Hij werd opgevolgd door soror Irène Beusekamp-Fabert. Toen soror Beusekamp enkele jaren grootmeester was, kwam de weduwe van frater Verkerk Pistorius bij haar op de grootloge. Tijdens een emotioneel gesprek overhandigde zij het zwaard, wierookvat en rozenkruis van frater Coops aan soror Beusekamp. De voorwerpen die onder de brug in Amsterdam de oorlog hadden doorstaan.
In de jaren ‘60 werden op Aruba en Curaçao AMORC Chapters opgericht door de Engelse Grootloge voor Noord- en Zuid-Amerika.

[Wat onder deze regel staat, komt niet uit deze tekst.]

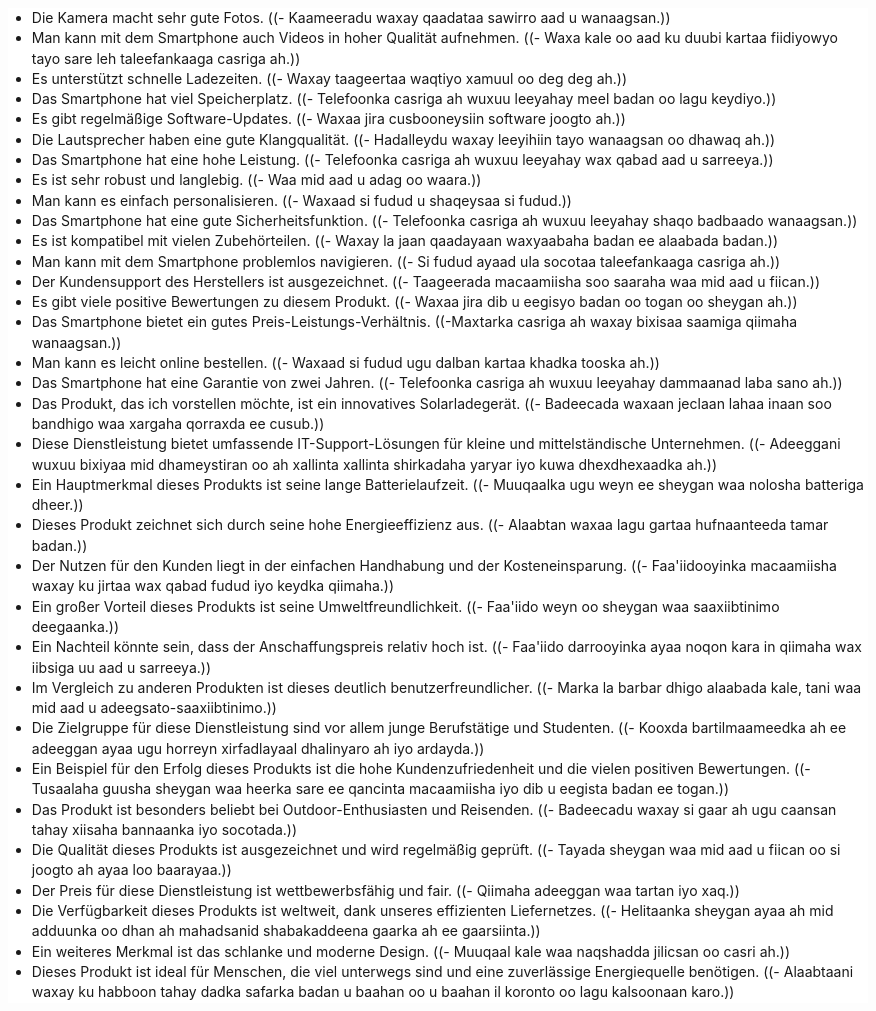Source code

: - Die Kamera macht sehr gute Fotos. ((- Kaameeradu waxay qaadataa sawirro aad u wanaagsan.))
- Man kann mit dem Smartphone auch Videos in hoher Qualität aufnehmen. ((- Waxa kale oo aad ku duubi kartaa fiidiyowyo tayo sare leh taleefankaaga casriga ah.))
- Es unterstützt schnelle Ladezeiten. ((- Waxay taageertaa waqtiyo xamuul oo deg deg ah.))
- Das Smartphone hat viel Speicherplatz. ((- Telefoonka casriga ah wuxuu leeyahay meel badan oo lagu keydiyo.))
- Es gibt regelmäßige Software-Updates. ((- Waxaa jira cusbooneysiin software joogto ah.))
- Die Lautsprecher haben eine gute Klangqualität. ((- Hadalleydu waxay leeyihiin tayo wanaagsan oo dhawaq ah.))
- Das Smartphone hat eine hohe Leistung. ((- Telefoonka casriga ah wuxuu leeyahay wax qabad aad u sarreeya.))
- Es ist sehr robust und langlebig. ((- Waa mid aad u adag oo waara.))
- Man kann es einfach personalisieren. ((- Waxaad si fudud u shaqeysaa si fudud.))
- Das Smartphone hat eine gute Sicherheitsfunktion. ((- Telefoonka casriga ah wuxuu leeyahay shaqo badbaado wanaagsan.))
- Es ist kompatibel mit vielen Zubehörteilen. ((- Waxay la jaan qaadayaan waxyaabaha badan ee alaabada badan.))
- Man kann mit dem Smartphone problemlos navigieren. ((- Si fudud ayaad ula socotaa taleefankaaga casriga ah.))
- Der Kundensupport des Herstellers ist ausgezeichnet. ((- Taageerada macaamiisha soo saaraha waa mid aad u fiican.))
- Es gibt viele positive Bewertungen zu diesem Produkt. ((- Waxaa jira dib u eegisyo badan oo togan oo sheygan ah.))
- Das Smartphone bietet ein gutes Preis-Leistungs-Verhältnis. ((-Maxtarka casriga ah waxay bixisaa saamiga qiimaha wanaagsan.))
- Man kann es leicht online bestellen. ((- Waxaad si fudud ugu dalban kartaa khadka tooska ah.))
- Das Smartphone hat eine Garantie von zwei Jahren. ((- Telefoonka casriga ah wuxuu leeyahay dammaanad laba sano ah.))
- Das Produkt, das ich vorstellen möchte, ist ein innovatives Solarladegerät. ((- Badeecada waxaan jeclaan lahaa inaan soo bandhigo waa xargaha qorraxda ee cusub.))
- Diese Dienstleistung bietet umfassende IT-Support-Lösungen für kleine und mittelständische Unternehmen. ((- Adeeggani wuxuu bixiyaa mid dhameystiran oo ah xallinta xallinta shirkadaha yaryar iyo kuwa dhexdhexaadka ah.))
- Ein Hauptmerkmal dieses Produkts ist seine lange Batterielaufzeit. ((- Muuqaalka ugu weyn ee sheygan waa nolosha batteriga dheer.))
- Dieses Produkt zeichnet sich durch seine hohe Energieeffizienz aus. ((- Alaabtan waxaa lagu gartaa hufnaanteeda tamar badan.))
- Der Nutzen für den Kunden liegt in der einfachen Handhabung und der Kosteneinsparung. ((- Faa'iidooyinka macaamiisha waxay ku jirtaa wax qabad fudud iyo keydka qiimaha.))
- Ein großer Vorteil dieses Produkts ist seine Umweltfreundlichkeit. ((- Faa'iido weyn oo sheygan waa saaxiibtinimo deegaanka.))
- Ein Nachteil könnte sein, dass der Anschaffungspreis relativ hoch ist. ((- Faa'iido darrooyinka ayaa noqon kara in qiimaha wax iibsiga uu aad u sarreeya.))
- Im Vergleich zu anderen Produkten ist dieses deutlich benutzerfreundlicher. ((- Marka la barbar dhigo alaabada kale, tani waa mid aad u adeegsato-saaxiibtinimo.))
- Die Zielgruppe für diese Dienstleistung sind vor allem junge Berufstätige und Studenten. ((- Kooxda bartilmaameedka ah ee adeeggan ayaa ugu horreyn xirfadlayaal dhalinyaro ah iyo ardayda.))
- Ein Beispiel für den Erfolg dieses Produkts ist die hohe Kundenzufriedenheit und die vielen positiven Bewertungen. ((- Tusaalaha guusha sheygan waa heerka sare ee qancinta macaamiisha iyo dib u eegista badan ee togan.))
- Das Produkt ist besonders beliebt bei Outdoor-Enthusiasten und Reisenden. ((- Badeecadu waxay si gaar ah ugu caansan tahay xiisaha bannaanka iyo socotada.))
- Die Qualität dieses Produkts ist ausgezeichnet und wird regelmäßig geprüft. ((- Tayada sheygan waa mid aad u fiican oo si joogto ah ayaa loo baarayaa.))
- Der Preis für diese Dienstleistung ist wettbewerbsfähig und fair. ((- Qiimaha adeeggan waa tartan iyo xaq.))
- Die Verfügbarkeit dieses Produkts ist weltweit, dank unseres effizienten Liefernetzes. ((- Helitaanka sheygan ayaa ah mid adduunka oo dhan ah mahadsanid shabakaddeena gaarka ah ee gaarsiinta.))
- Ein weiteres Merkmal ist das schlanke und moderne Design. ((- Muuqaal kale waa naqshadda jilicsan oo casri ah.))
- Dieses Produkt ist ideal für Menschen, die viel unterwegs sind und eine zuverlässige Energiequelle benötigen. ((- Alaabtaani waxay ku habboon tahay dadka safarka badan u baahan oo u baahan il koronto oo lagu kalsoonaan karo.))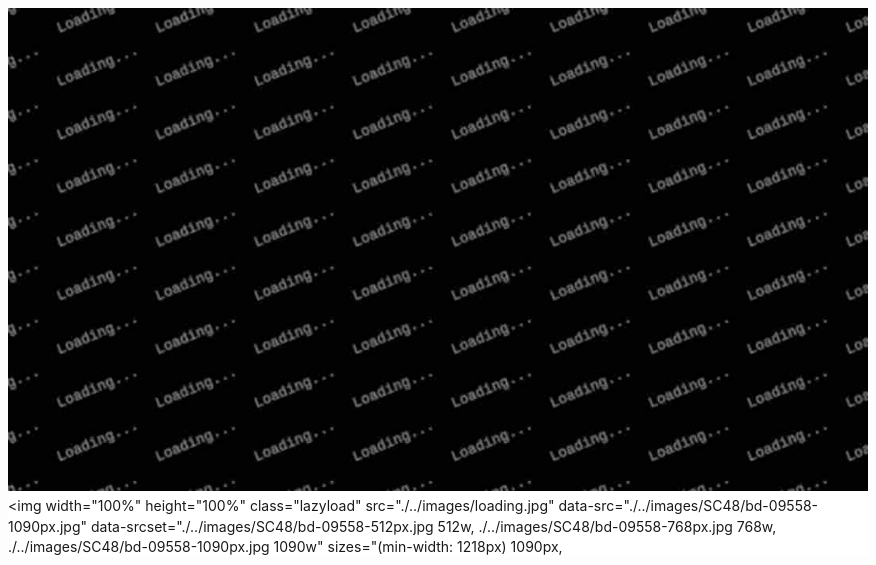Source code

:  <img width="100%" height="100%" class="lazyload" src="./../images/loading.jpg"
 data-src="./../images/SC48/tv-09558-1090px.jpg"
 data-srcset="./../images/SC48/tv-09558-512px.jpg 512w,
 ./../images/SC48/tv-09558-768px.jpg 768w,
 ./../images/SC48/tv-09558-1090px.jpg 1090w"
 sizes="(min-width: 1218px) 1090px,
 (min-width: 768px) 87vw,
 89vw" />
 <img width="100%" height="100%" class="lazyload" src="./../images/loading.jpg"
 data-src="./../images/SC48/bd-09558-1090px.jpg"
 data-srcset="./../images/SC48/bd-09558-512px.jpg 512w,
 ./../images/SC48/bd-09558-768px.jpg 768w,
 ./../images/SC48/bd-09558-1090px.jpg 1090w"
 sizes="(min-width: 1218px) 1090px,
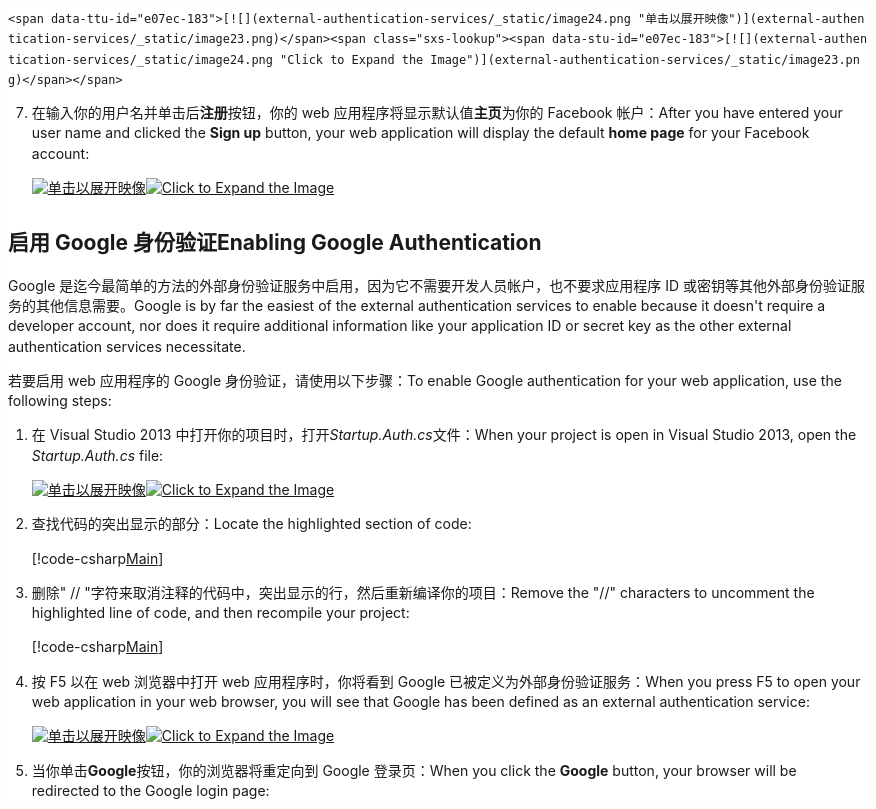     <span data-ttu-id="e07ec-183">[![](external-authentication-services/_static/image24.png "单击以展开映像")](external-authentication-services/_static/image23.png)</span><span class="sxs-lookup"><span data-stu-id="e07ec-183">[![](external-authentication-services/_static/image24.png "Click to Expand the Image")](external-authentication-services/_static/image23.png)</span></span>
7. <span data-ttu-id="e07ec-184">在输入你的用户名并单击后**注册**按钮，你的 web 应用程序将显示默认值**主页**为你的 Facebook 帐户：</span><span class="sxs-lookup"><span data-stu-id="e07ec-184">After you have entered your user name and clicked the **Sign up** button, your web application will display the default **home page** for your Facebook account:</span></span>

    <span data-ttu-id="e07ec-185">[![](external-authentication-services/_static/image26.png "单击以展开映像")](external-authentication-services/_static/image25.png)</span><span class="sxs-lookup"><span data-stu-id="e07ec-185">[![](external-authentication-services/_static/image26.png "Click to Expand the Image")](external-authentication-services/_static/image25.png)</span></span>

<a id="GOOGLE"></a>
## <a name="enabling-google-authentication"></a><span data-ttu-id="e07ec-186">启用 Google 身份验证</span><span class="sxs-lookup"><span data-stu-id="e07ec-186">Enabling Google Authentication</span></span>

<span data-ttu-id="e07ec-187">Google 是迄今最简单的方法的外部身份验证服务中启用，因为它不需要开发人员帐户，也不要求应用程序 ID 或密钥等其他外部身份验证服务的其他信息需要。</span><span class="sxs-lookup"><span data-stu-id="e07ec-187">Google is by far the easiest of the external authentication services to enable because it doesn't require a developer account, nor does it require additional information like your application ID or secret key as the other external authentication services necessitate.</span></span>

<span data-ttu-id="e07ec-188">若要启用 web 应用程序的 Google 身份验证，请使用以下步骤：</span><span class="sxs-lookup"><span data-stu-id="e07ec-188">To enable Google authentication for your web application, use the following steps:</span></span>

1. <span data-ttu-id="e07ec-189">在 Visual Studio 2013 中打开你的项目时，打开*Startup.Auth.cs*文件：</span><span class="sxs-lookup"><span data-stu-id="e07ec-189">When your project is open in Visual Studio 2013, open the *Startup.Auth.cs* file:</span></span>

    <span data-ttu-id="e07ec-190">[![](external-authentication-services/_static/image28.png "单击以展开映像")](external-authentication-services/_static/image27.png)</span><span class="sxs-lookup"><span data-stu-id="e07ec-190">[![](external-authentication-services/_static/image28.png "Click to Expand the Image")](external-authentication-services/_static/image27.png)</span></span>
2. <span data-ttu-id="e07ec-191">查找代码的突出显示的部分：</span><span class="sxs-lookup"><span data-stu-id="e07ec-191">Locate the highlighted section of code:</span></span>

    [!code-csharp[Main](external-authentication-services/samples/sample4.cs)]
3. <span data-ttu-id="e07ec-192">删除&quot; // &quot;字符来取消注释的代码中，突出显示的行，然后重新编译你的项目：</span><span class="sxs-lookup"><span data-stu-id="e07ec-192">Remove the &quot;//&quot; characters to uncomment the highlighted line of code, and then recompile your project:</span></span>

    [!code-csharp[Main](external-authentication-services/samples/sample5.cs)]
4. <span data-ttu-id="e07ec-193">按 F5 以在 web 浏览器中打开 web 应用程序时，你将看到 Google 已被定义为外部身份验证服务：</span><span class="sxs-lookup"><span data-stu-id="e07ec-193">When you press F5 to open your web application in your web browser, you will see that Google has been defined as an external authentication service:</span></span>

    <span data-ttu-id="e07ec-194">[![](external-authentication-services/_static/image30.png "单击以展开映像")](external-authentication-services/_static/image29.png)</span><span class="sxs-lookup"><span data-stu-id="e07ec-194">[![](external-authentication-services/_static/image30.png "Click to Expand the Image")](external-authentication-services/_static/image29.png)</span></span>
5. <span data-ttu-id="e07ec-195">当你单击**Google**按钮，你的浏览器将重定向到 Google 登录页：</span><span class="sxs-lookup"><span data-stu-id="e07ec-195">When you click the **Google** button, your browser will be redirected to the Google login page:</span></span>
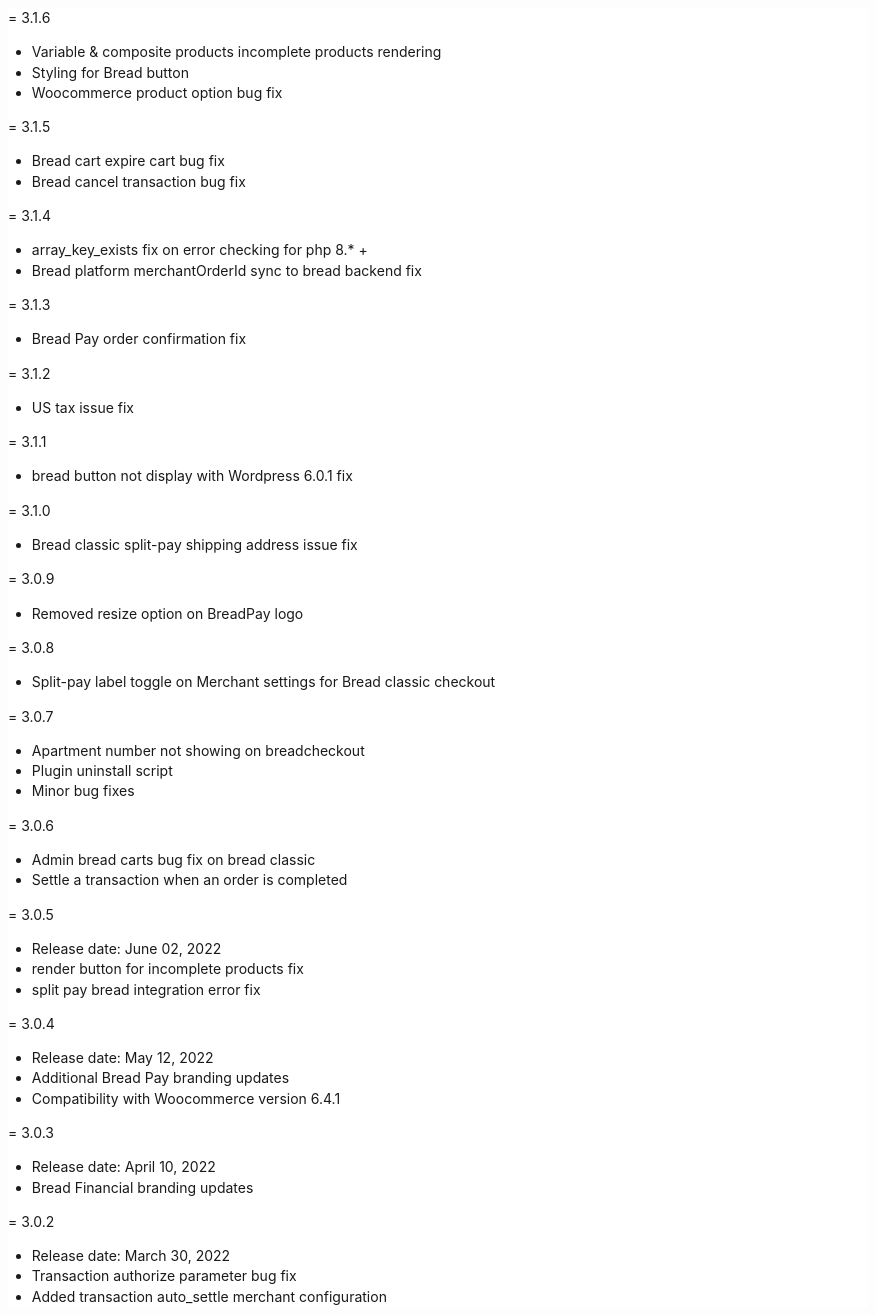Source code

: = 3.1.6
* Variable & composite products incomplete products rendering
* Styling for Bread button 
* Woocommerce product option bug fix

= 3.1.5
* Bread cart expire cart bug fix
* Bread cancel transaction bug fix

= 3.1.4
* array_key_exists fix on error checking for php 8.* +
* Bread platform merchantOrderId sync to bread backend fix

= 3.1.3
* Bread Pay order confirmation fix

= 3.1.2
* US tax issue fix

= 3.1.1
* bread button not display with Wordpress 6.0.1 fix

= 3.1.0
* Bread classic split-pay shipping address issue fix

= 3.0.9
* Removed resize option on BreadPay logo

= 3.0.8
* Split-pay label toggle on Merchant settings for Bread classic checkout

= 3.0.7
* Apartment number not showing on breadcheckout
* Plugin uninstall script
* Minor bug fixes

= 3.0.6
* Admin bread carts bug fix on bread classic
* Settle a transaction when an order is completed

= 3.0.5
* Release date: June 02, 2022
* render button for incomplete products fix
* split pay bread integration error fix

= 3.0.4
* Release date: May 12, 2022
* Additional Bread Pay branding updates
* Compatibility with Woocommerce version 6.4.1

= 3.0.3
* Release date: April 10, 2022
* Bread Financial branding updates

= 3.0.2
* Release date: March 30, 2022
* Transaction authorize parameter bug fix
* Added transaction auto_settle merchant configuration
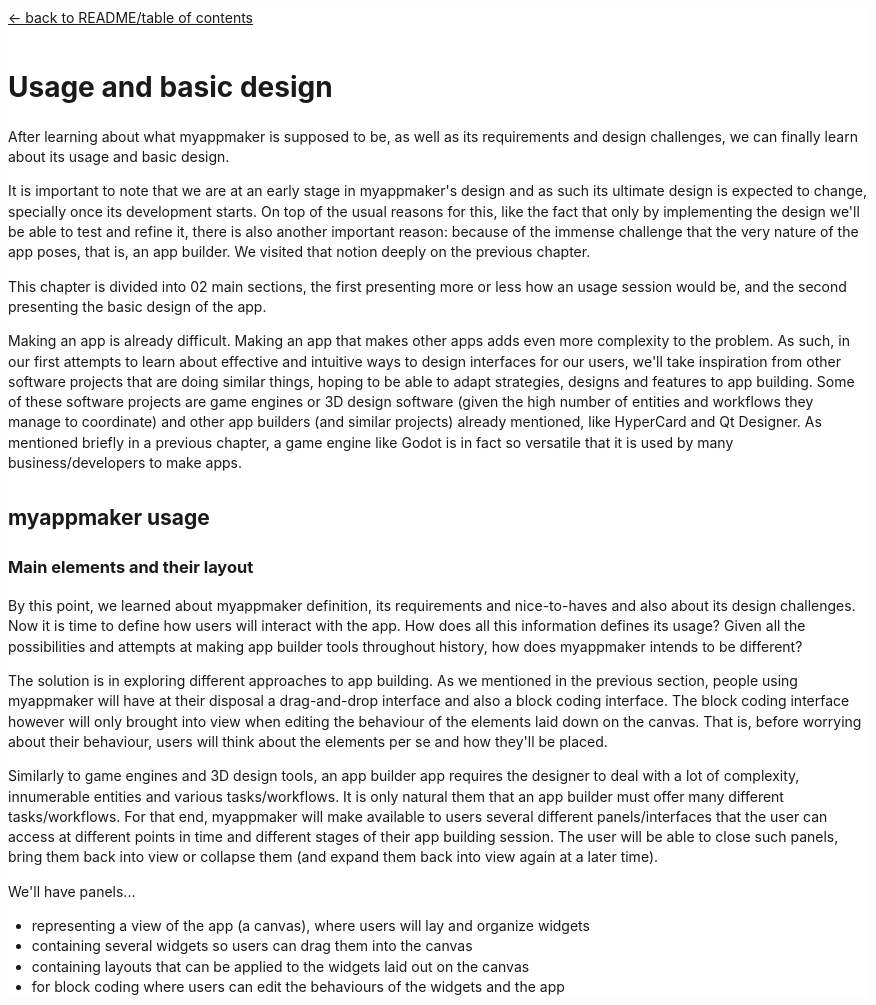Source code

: 
[← back to README/table of contents](README.md)


# Usage and basic design

After learning about what myappmaker is supposed to be, as well as its requirements and design challenges, we can finally learn about its usage and basic design.

It is important to note that we are at an early stage in myappmaker's design and as such its ultimate design is expected to change, specially once its development starts. On top of the usual reasons for this, like the fact that only by implementing the design we'll be able to test and refine it, there is also another important reason: because of the immense challenge that the very nature of the app poses, that is, an app builder. We visited that notion deeply on the previous chapter.

This chapter is divided into 02 main sections, the first presenting more or less how an usage session would be, and the second presenting the basic design of the app.

Making an app is already difficult. Making an app that makes other apps adds even more complexity to the problem. As such, in our first attempts to learn about effective and intuitive ways to design interfaces for our users, we'll take inspiration from other software projects that are doing similar things, hoping to be able to adapt strategies, designs and features to app building. Some of these software projects are game engines or 3D design software (given the high number of entities and workflows they manage to coordinate) and other app builders (and similar projects) already mentioned, like HyperCard and Qt Designer. As mentioned briefly in a previous chapter, a game engine like Godot is in fact so versatile that it is used by many business/developers to make apps.



## myappmaker usage


### Main elements and their layout

By this point, we learned about myappmaker definition, its requirements and nice-to-haves and also about its design challenges. Now it is time to define how users will interact with the app. How does all this information defines its usage? Given all the possibilities and attempts at making app builder tools throughout history, how does myappmaker intends to be different?

The solution is in exploring different approaches to app building. As we mentioned in the previous section, people using myappmaker will have at their disposal a drag-and-drop interface and also a block coding interface. The block coding interface however will only brought into view when editing the behaviour of the elements laid down on the canvas. That is, before worrying about their behaviour, users will think about the elements per se and how they'll be placed.

Similarly to game engines and 3D design tools, an app builder app requires the designer to deal with a lot of complexity, innumerable entities and various tasks/workflows. It is only natural them that an app builder must offer many different tasks/workflows. For that end, myappmaker will make available to users several different panels/interfaces that the user can access at different points in time and different stages of their app building session. The user will be able to close such panels, bring them back into view or collapse them (and expand them back into view again at a later time).

We'll have panels...

- representing a view of the app (a canvas), where users will lay and organize widgets
- containing several widgets so users can drag them into the canvas
- containing layouts that can be applied to the widgets laid out on the canvas
- for block coding where users can edit the behaviours of the widgets and the app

De Loge in Suriname, die in dezelfde periode werd opgericht, was daarentegen deel van de Nederlandstalige Jurisdictie. Imperator Ralph Lewis vroeg aan soror Beusekamp om de verantwoordelijkheid voor de beide Chapters over te nemen, want hoewel het merendeel van de mensen daar Spaans of Engels spreken, zijn de officiële formulieren allemaal in het Nederlands, de taal van de voormalige koloniale overheerser. Op die manier zijn de Caribische delen van het Koninkrijk de Nederlanden onderdeel geworden van de Nederlandse Grootloge.
Soror Beusekamp had samen met mijn moeder en enkele andere Nederlandse fraters en sorores alle drie de graden van de TMO doorlopen in de Franstalige Heptade van Brussel. In 1985 ontving zij de consecratie tot vrij inwijder en stichtte zij een Heptade in Den Haag en kort daarna ook één in Paramaribo en één in Curaçao.
Met de introductie van de nieuwe AMORC lessen in 1990 en de nieuwe TMO lessen in 2000, moesten alle rituelen en monografieën alweer opnieuw vertaald worden. In de tijd van soror Beusekamp was het gebouw van de Grootloge vol met medewerkers. Mijn moeder werkte er in de jaren ’80 ook als redactrice van De Roos. In 2001 werd ik zelf part-time medewerker voor de TMO-administratie, en later bureauchef. Omdat ik Heptademeester was geweest, benoemde soror Irène mij tot Assistent-Grootmeester van de TMO en Algemeen Inspecteur (Regionaal Mentor) van AMORC.
Toen soror Irène zich in 2007 terugtrok, werd zij opgevolgd door de secretaris van het bestuur, frater Klaas-Jan Bakker. Ik legde mijn functie van bureauchef neer om voltijd psycholoog te worden. Ik werkte nog wel voor de Orde, maar nu als vrijwilliger. Frater Bakker gaf mij in 2010 de opdracht om een Nederlandstalige Martinisten Werkplaats in Brussel op te richten. Twee jaar lang ging ik daar ieder weekend met veel plezier naar toe. In 2011 werd ik Maître Provincial van de TMO voor Nederland en België en in 2012 Grootraadslid voor Algemene Zaken.
Frater Bakker legde zijn functie in 2016 neer en Imperator Christian Bernard vroeg mij om frater Bakker op te volgen. Wij werken nog steeds in het grote ouderlijk huis van frater Edward en over enkele maanden zijn wij klaar met het vertalen van alle monografieën. In dit jaar 2024 mogen wij onze negentigste verjaardag als Grootloge vieren.